Finn Thain <fthain@xxxxxxxxxxxxxx> · Fri, 14 Apr 2023 19:30:56 +1000 (AEST)

On Wed, 5 Apr 2023, I wrote:

I don't care that much what dash does as long as it isn't corrupting 
it's own stack, which is a real possibility, and one which gdb's data 
watch point would normally resolve. And yet I have no way to tackle 
that.

I've been running gdb under QEMU, where the failure is not reproducible. 
Running dash under gdb on real hardware is doable (RAM permitting). But 
the failure is intermittent even then -- it only happens during 
execution of certain init scripts, and I can't reproduce it by manually 
running those scripts.

(Even if I could reproduce the failure under gdb, instrumenting 
execution in gdb can alter timing in undesirable ways...)

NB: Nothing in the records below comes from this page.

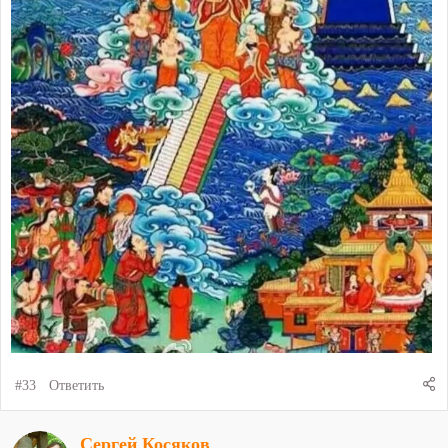
#33
Ответить
Сергей Косяков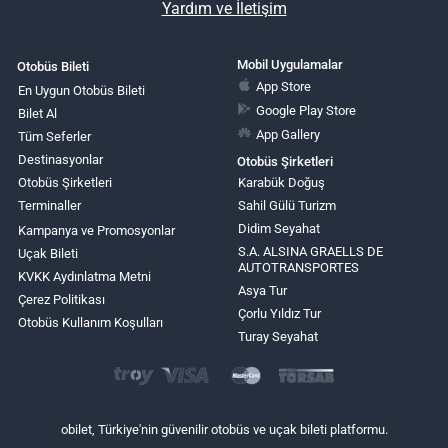
Yardım ve İletişim
Mobil Uygulamalar
Otobüs Bileti
App Store
En Uygun Otobüs Bileti
Google Play Store
Bilet Al
App Gallery
Tüm Seferler
Destinasyonlar
Otobüs Şirketleri
Otobüs Şirketleri
Karabük Doğuş
Terminaller
Sahil Gülü Turizm
Didim Seyahat
Kampanya ve Promosyonlar
S.A. ALSINA GRAELLS DE
Uçak Bileti
AUTOTRANSPORTES
KVKK Aydınlatma Metni
Asya Tur
Çerez Politikası
Çorlu Yıldız Tur
Otobüs Kullanım Koşulları
Turay Seyahat
obilet, Türkiye'nin güvenilir otobüs ve uçak bileti platformu.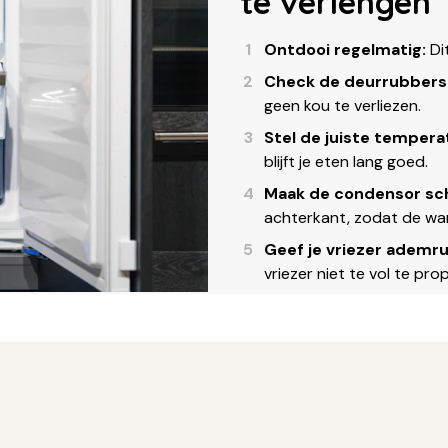
te verlengen
Ontdooi regelmatig:
Di
Check de deurrubbers
geen kou te verliezen.
Stel de juiste temperat
blijft je eten lang goed.
Maak de condensor sc
achterkant, zodat de wa
Geef je vriezer ademr
vriezer niet te vol te pr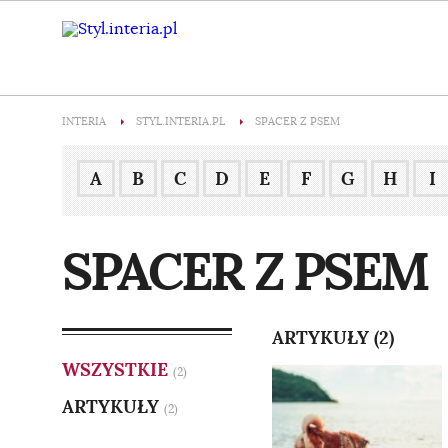
INTERIA
STYL.INTERIA.PL
SPACER Z PSEM
A
B
C
D
E
F
G
H
I
SPACER Z PSEM
ARTYKUŁY (2)
WSZYSTKIE
(2)
ARTYKUŁY
(2)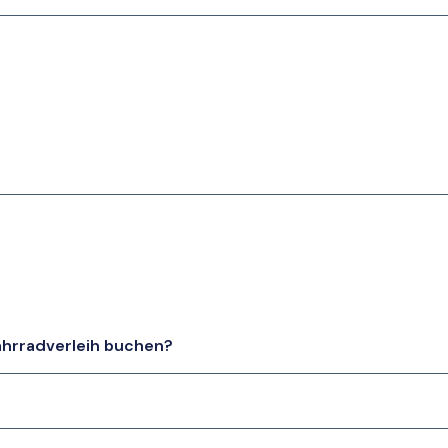
ahrradverleih buchen?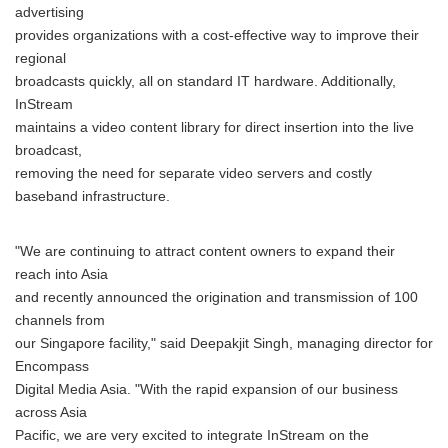
advertising
provides organizations with a cost-effective way to improve their
regional
broadcasts quickly, all on standard IT hardware. Additionally,
InStream
maintains a video content library for direct insertion into the live
broadcast,
removing the need for separate video servers and costly
baseband infrastructure.
"We are continuing to attract content owners to expand their
reach into Asia
and recently announced the origination and transmission of 100
channels from
our Singapore facility," said Deepakjit Singh, managing director for
Encompass
Digital Media Asia. "With the rapid expansion of our business
across Asia
Pacific, we are very excited to integrate InStream on the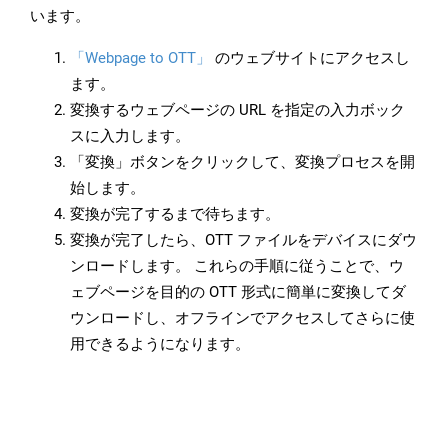
います。
「Webpage to OTT」
のウェブサイトにアクセスし
ます。
変換するウェブページの URL を指定の入力ボック
スに入力します。
「変換」ボタンをクリックして、変換プロセスを開
始します。
変換が完了するまで待ちます。
変換が完了したら、OTT ファイルをデバイスにダウ
ンロードします。 これらの手順に従うことで、ウ
ェブページを目的の OTT 形式に簡単に変換してダ
ウンロードし、オフラインでアクセスしてさらに使
用できるようになります。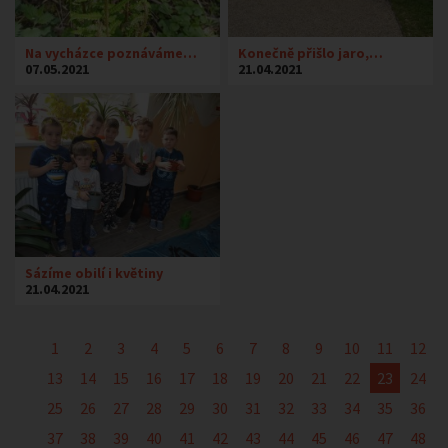
Na vycházce poznáváme…
Konečně přišlo jaro,…
07.05.2021
21.04.2021
Sázíme obilí i květiny
21.04.2021
1
2
3
4
5
6
7
8
9
10
11
12
13
14
15
16
17
18
19
20
21
22
23
24
25
26
27
28
29
30
31
32
33
34
35
36
37
38
39
40
41
42
43
44
45
46
47
48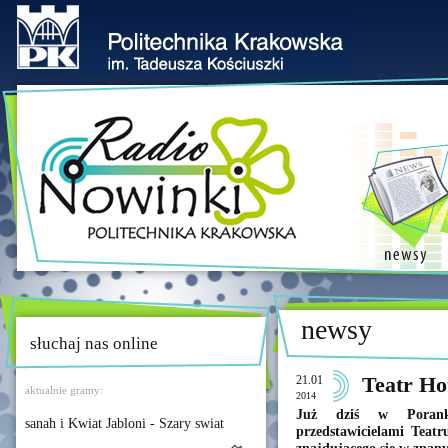
newsy
słuchaj nas online
21.01
Teatr H
aktualnie gramy:
2014
Już dziś w Poran
sanah i Kwiat Jabloni - Szary swiat
przedstawicielami Teat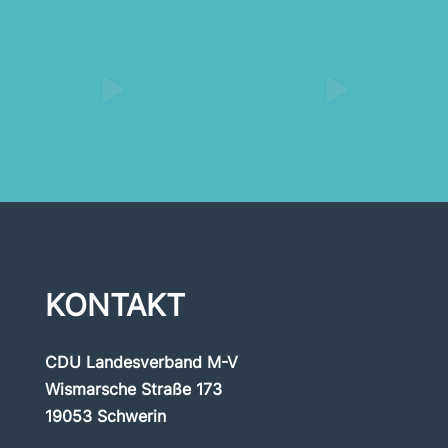
KONTAKT
CDU Landesverband M-V
Wismarsche Straße 173
19053 Schwerin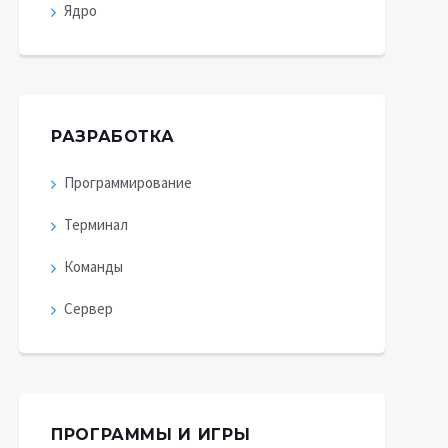
Ядро
РАЗРАБОТКА
Программирование
Терминал
Команды
Сервер
ПРОГРАММЫ И ИГРЫ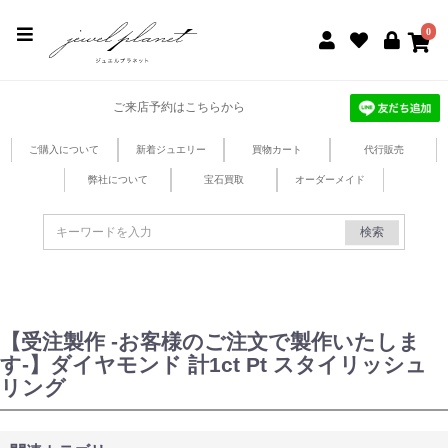
jewel planet 公式サイト
0
ご来店予約はこちらから
ご購入について
新着ジュエリー
買物カート
代行販売
弊社について
宝石買取
オーダーメイド
検索
【受注製作 -お客様のご注文で製作いたしま
す-】ダイヤモンド 計1ct Pt スタイリッシュ
リング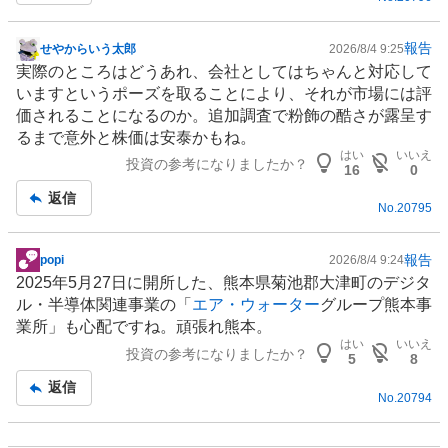
事
報告
せやからいう太郎
2026/8/4 9:25
掲
実際のところはどうあれ、会社としてはちゃんと対応して
示
いますというポーズを取ることにより、それが市場には評
板
価されることになるのか。追加調査で粉飾の酷さが露呈す
記
るまで意外と株価は安泰かもね。
事
はい
いいえ
投資の参考になりましたか？
16
0
返信
No.
20795
報告
popi
2026/8/4 9:24
掲
2025年5月27日に開所した、熊本県菊池郡大津町のデジタ
示
ル・
半導体
関連事業の「
エア・ウォーター
グループ熊本事
板
業所」も心配ですね。頑張れ熊本。
記
はい
いいえ
投資の参考になりましたか？
事
5
8
返信
No.
20794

Somewhat optimistically, I upgraded the RAM on this system to 36 MB so I 
can run dash under gdb (20 MB was not enough). But, as expected, the crash 
went away when I did so.

Outside of gdb, I was able to reproduce the same failure with a clean 
build from the dash repo (commit b00288f). I can get a crash with 
optimization level -O1 and -O though it becomes even more rare. So it's 
easier to use Debian's build (-O2).

One of the difficulties with the core dump is that it happens too late. 
After the canary check fails, __stack_chk_fail() is called, which then 
calls a bunch of other stuff until finally abort() is called. This 
obliterates whatever was below the stack pointer at the time of the 
failure.

So I modified libc.so.6 and now it just crashes with an illegal 
instruction in __wait3 rather than branching to __stack_chk_fail. This let 
me see whatever was left behind in stack memory by __wait4_time64() etc.

__wait4_time64() calls __m68k_read_tp(), and the return address from 
__m68k_read_tp() can still be seen in stack memory, which suggests that 
the stack never grew after that call. (So __m68k_read_tp() is implicated.)

Would signal delivery erase any of the memory immediately below the USP? 
If so, it would erase those old stack frames, which would give some 
indication of the timing of signal delivery.

If I run dash under gdb under QEMU, I can break on entry to onsig() and 
find the signal frame on the stack. But when I examine stack memory from 
the core dump, I can't find 0x70774e40 (i.e. moveq __NR_sigreturn,%d0 ; 
trap #0) which the kernel puts on the stack in my QEMU experiments.

That suggests that no signal was delivered... and yet gotsigchld == 1 at 
the time of the coredump, after having been initialized by waitproc() 
prior to calling __wait3(). So the signal handler onsig() must have 
executed during __wait3() or __wait4_time64(). I can't explain this.